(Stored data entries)
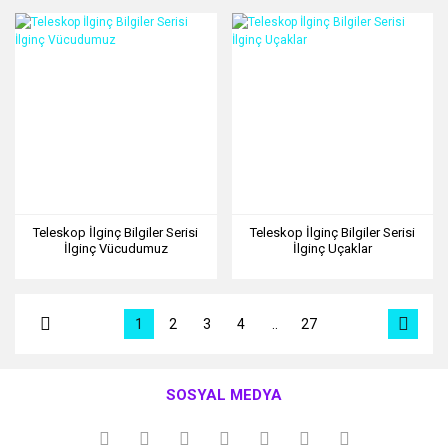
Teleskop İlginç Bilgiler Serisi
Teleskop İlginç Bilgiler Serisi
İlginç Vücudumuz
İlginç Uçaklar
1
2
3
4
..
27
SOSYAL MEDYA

◆ Exercise description ◆
The data is to be restated word for word, with any pictures set aside.

◆ Task solution ◆
Teleskop İlginç Bilgiler Serisi
Teleskop İlginç Bilgiler Serisi
İlginç Vücudumuz
İlginç Uçaklar
1
2
3
4
..
27
SOSYAL MEDYA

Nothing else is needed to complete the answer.